On the surface Norway in 2015 looks like a natural for subsidizing EV's even with today's $60 oil. Norway represents an extreme situation. Still the devil is in the details, so when oil falls from $110 to $60 a review seems called for. The obvious lesson is that the recent decline in oil prices is not a good omen for EV subsidies anywhere. In Norway, the key is the marginal revenue available from Norwegian electricity sales (generated from hydro) at 4am in the morning. With modern time-of-day metering Norway may be looking at almost free fuel for EV's. So, oil export prices fall by 40% - no biggie.

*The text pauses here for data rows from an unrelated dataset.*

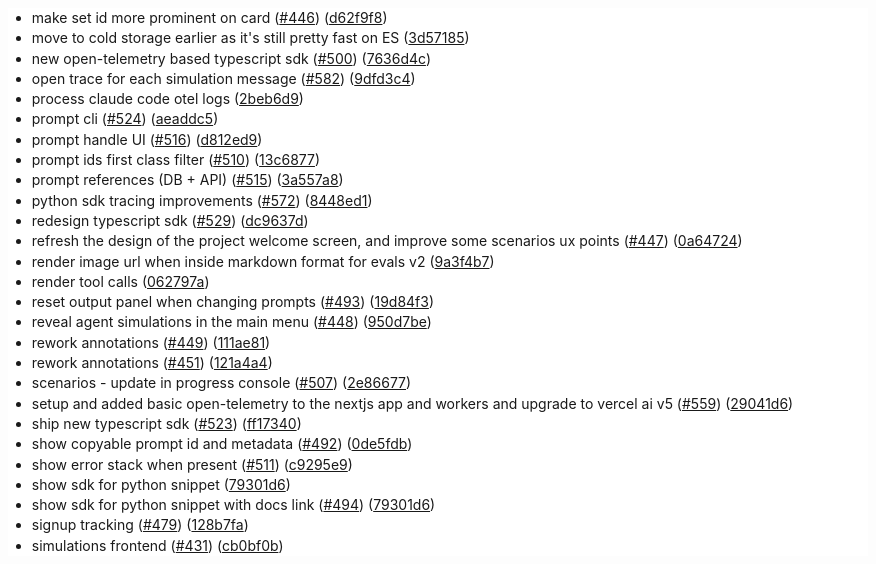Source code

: * make set id more prominent on card ([#446](https://github.com/langwatch/langwatch/issues/446)) ([d62f9f8](https://github.com/langwatch/langwatch/commit/d62f9f8856973697c1126e166448f72d07560b77))
* move to cold storage earlier as it's still pretty fast on ES ([3d57185](https://github.com/langwatch/langwatch/commit/3d571850331ef39febd1de426b73c840aa67aa78))
* new open-telemetry based typescript sdk ([#500](https://github.com/langwatch/langwatch/issues/500)) ([7636d4c](https://github.com/langwatch/langwatch/commit/7636d4c0d2601a52ed597fb16ab4e7ff3c4f5fce))
* open trace for each simulation message ([#582](https://github.com/langwatch/langwatch/issues/582)) ([9dfd3c4](https://github.com/langwatch/langwatch/commit/9dfd3c40b0490386a51d252aa7e8a533100632d0))
* process claude code otel logs ([2beb6d9](https://github.com/langwatch/langwatch/commit/2beb6d9fb5fe3873644ab05c6f10b697c8a891a4))
* prompt cli ([#524](https://github.com/langwatch/langwatch/issues/524)) ([aeaddc5](https://github.com/langwatch/langwatch/commit/aeaddc5de91db96643ef1e31077b255b3a696234))
* prompt handle UI ([#516](https://github.com/langwatch/langwatch/issues/516)) ([d812ed9](https://github.com/langwatch/langwatch/commit/d812ed92601b3114bd53cd90ba37f0d9a58d8bf7))
* prompt ids first class filter ([#510](https://github.com/langwatch/langwatch/issues/510)) ([13c6877](https://github.com/langwatch/langwatch/commit/13c6877fa9ba3068b70408126fb9b2beb1cfb2aa))
* prompt references (DB + API) ([#515](https://github.com/langwatch/langwatch/issues/515)) ([3a557a8](https://github.com/langwatch/langwatch/commit/3a557a8fc5528f77f7320e70d5e707e972076512))
* python sdk tracing improvements ([#572](https://github.com/langwatch/langwatch/issues/572)) ([8448ed1](https://github.com/langwatch/langwatch/commit/8448ed1facebfffd367f3105f816bb985a2ffcef))
* redesign typescript sdk ([#529](https://github.com/langwatch/langwatch/issues/529)) ([dc9637d](https://github.com/langwatch/langwatch/commit/dc9637dbb51ecd24b2714711c8c413df77cc0b0f))
* refresh the design of the project welcome screen, and improve some scenarios ux points ([#447](https://github.com/langwatch/langwatch/issues/447)) ([0a64724](https://github.com/langwatch/langwatch/commit/0a64724476831a60250a51936c6d24298c25ab90))
* render image url when inside markdown format for evals v2 ([9a3f4b7](https://github.com/langwatch/langwatch/commit/9a3f4b7d99cec96ca2c6378c5ae1e67c515dfa9a))
* render tool calls ([062797a](https://github.com/langwatch/langwatch/commit/062797a00c19be4ccabc92df3e62196ba06f1efd))
* reset output panel when changing prompts ([#493](https://github.com/langwatch/langwatch/issues/493)) ([19d84f3](https://github.com/langwatch/langwatch/commit/19d84f3e8d48d3782b9136485d62c335f047636f))
* reveal agent simulations in the main menu ([#448](https://github.com/langwatch/langwatch/issues/448)) ([950d7be](https://github.com/langwatch/langwatch/commit/950d7bee04f661e97cfa53904206f95f2d2ae4cf))
* rework annotations ([#449](https://github.com/langwatch/langwatch/issues/449)) ([111ae81](https://github.com/langwatch/langwatch/commit/111ae819aa5d186572f3661e9d256a4d81c20e17))
* rework annotations ([#451](https://github.com/langwatch/langwatch/issues/451)) ([121a4a4](https://github.com/langwatch/langwatch/commit/121a4a4fd35c962f57727061b0bc6f75c3cd1c5d))
* scenarios - update in progress console ([#507](https://github.com/langwatch/langwatch/issues/507)) ([2e86677](https://github.com/langwatch/langwatch/commit/2e8667798b5c35bf75091c073492508147181889))
* setup and added basic open-telemetry to the nextjs app and workers and upgrade to vercel ai v5 ([#559](https://github.com/langwatch/langwatch/issues/559)) ([29041d6](https://github.com/langwatch/langwatch/commit/29041d66e5ae33f4ea174d366590a199e8fb42ec))
* ship new typescript sdk ([#523](https://github.com/langwatch/langwatch/issues/523)) ([ff17340](https://github.com/langwatch/langwatch/commit/ff173402e602b6b176fd75a6c5d3391f2a1c947c))
* show copyable prompt id and metadata ([#492](https://github.com/langwatch/langwatch/issues/492)) ([0de5fdb](https://github.com/langwatch/langwatch/commit/0de5fdb65478181d69d9fff72d533a3b89535556))
* show error stack when present ([#511](https://github.com/langwatch/langwatch/issues/511)) ([c9295e9](https://github.com/langwatch/langwatch/commit/c9295e9cfb7e6776f1a52649de4709ca3d51502a))
* show sdk for python snippet ([79301d6](https://github.com/langwatch/langwatch/commit/79301d6eb3b44c13006c8f60f9d8a7981d6d4f16))
* show sdk for python snippet with docs link ([#494](https://github.com/langwatch/langwatch/issues/494)) ([79301d6](https://github.com/langwatch/langwatch/commit/79301d6eb3b44c13006c8f60f9d8a7981d6d4f16))
* signup tracking ([#479](https://github.com/langwatch/langwatch/issues/479)) ([128b7fa](https://github.com/langwatch/langwatch/commit/128b7fab2204ebb41756874275bd53ba580dfadb))
* simulations frontend ([#431](https://github.com/langwatch/langwatch/issues/431)) ([cb0bf0b](https://github.com/langwatch/langwatch/commit/cb0bf0b3e6ccb419bf55cf566f9dce907676e33d))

It's the same effect we saw with the Prius in California 10 yrs ago. The lanes become clogged and then the people who the lane was originally set out for become clogged. Despite this, Norwegians are beginning to understand what has gone wrong because the Mercedes C and the Ford Mondeo have been major successes in recent moment and the Tesla has all but faded. The bus company wants the benefits scrapped. Many electric cars were bought as a daily driver as opposed to the main/family vehicle and replaced Fiestas, Fits, Corsas, Polos, Clios and Yarises (anything is better than a Yaris tho)
Figure than for every EV sold, Norway is able to export a little more oil, even if some of the oil savings comes from reduced mass transit, which is less saved of course. So if every EV gains a bit of oil revenue for Norway. It would at least offset some of the loss from incentive.